What is, then?  Admittedly it’s not too easy for us to see.  (Genêt himself acknowledged that his plays were not elegant.)  And audiences of an essentially Anglo-Saxon post-Protestant culture will always have problems in perceiving him as a dramatist.  First, there could hardly be two languages whose registrations lie farther apart than English and French.  Then, and in a particularly Genêtesque fashion, even where the spoken French is down and dirty, it obstinately remains a Classical language.  And Genêt’s French has religious, specifically Catholic, resonances too.  These cultural differences can obscure for us how essentially social-realist a dramatist he is.  We’ve been misrouted rather into seeing (and hearing) his drama as an enactment layered with artifice and pretence - hence perhaps the mirage of casting The Maids with men.
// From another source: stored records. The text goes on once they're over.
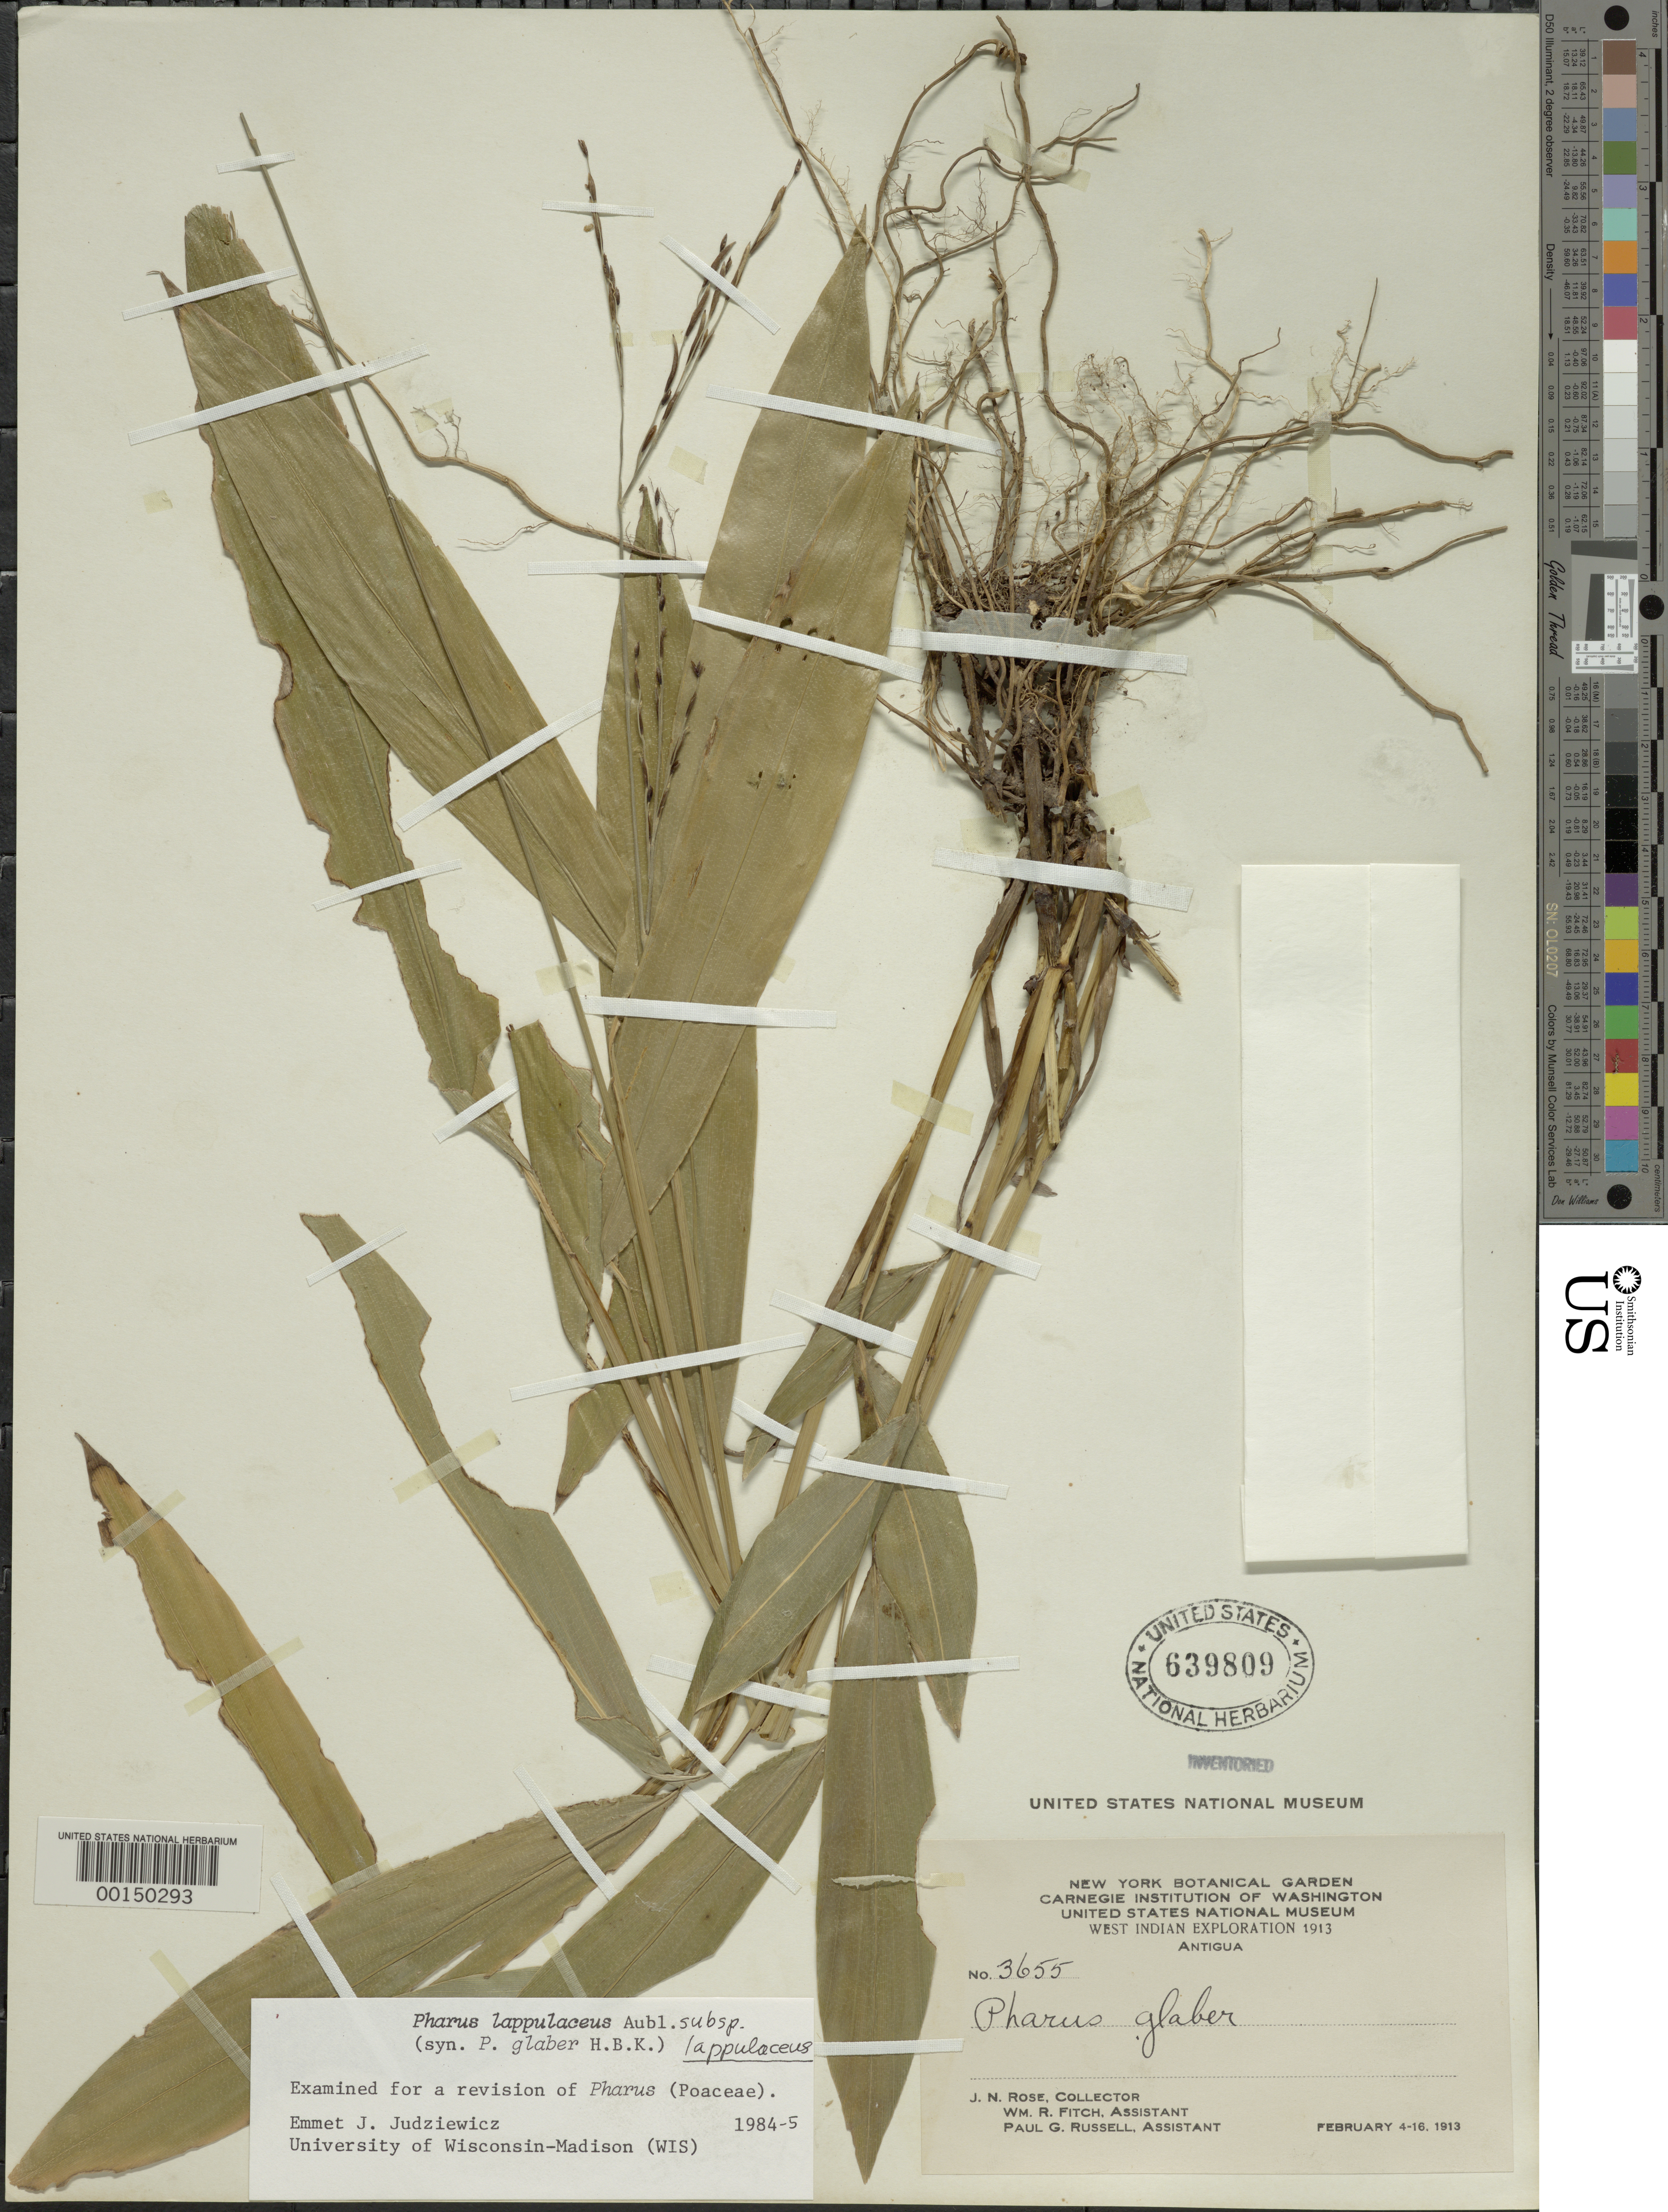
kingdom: Plantae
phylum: Tracheophyta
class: Liliopsida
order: Poales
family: Poaceae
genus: Pharus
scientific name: Pharus lappulaceus subsp. lappulaceus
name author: Aubl.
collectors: J. N. Rose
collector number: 3655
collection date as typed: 04 Feb 1913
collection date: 1913-02-04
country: Antigua and Barbuda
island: Antigua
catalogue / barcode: US 639809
Even more foreign to us, is the sacramental nature of the emotions his characters feel - for each other and about themselves.  It all adds up to something we loosely call a ‘theatre of ritual’;  and the hazily-glimpsed ghost of Artaud is drifting about in it somewhere.  It’s hardly surprising if we’re tempted to adopt a ‘liturgical’ style in staging his works.

Thus we risk losing sight of his characters as psychological individuals, in their social and political contexts.  To our Anglo-Saxon secular temper, these figures in their ‘sacramentalizing’ attitudes, in their language of loathing and longing, seem gesturing, self-elevated, hieratic.  (Perhaps the true ghost here is not Artaud so much, as Racine...)  What we’re in danger of missing is that, to Genêt and his characters, these sacramental emotions are primary, visceral; they’re (in a Protestant poet’s words) ‘the fury and the mire of human veins’.   
Genêt’s private sexuality is hereby transmuted to a matter of great public meaning.  France’s more liberal Code Napoléon notwithstanding, he grew up as a homosexual boy the transgresssive way - in reformatories and prisons, himself a victim of sexual abuse, and later himself selling sex.  Early he learned in his own gut the lusts and myths of men;  with his own flesh he celebrated sacraments that may be rôle-playing but are certainly not artifice nor really pretence, for they come from the core of desire (for one of the participants, at least).  And in that school, (where more boys go than we like to think), he learned to see for sure what a ‘pornography of power’ our institutions are. 

But he knew the merciless glory of his condition too.  He knew wonderfully well the beauty of his own gender - the beauty, and the cruelty of that beauty.  He iconized; and in that very act, he knew his own abjection.  So it is with these maids.  And their pain is murderous.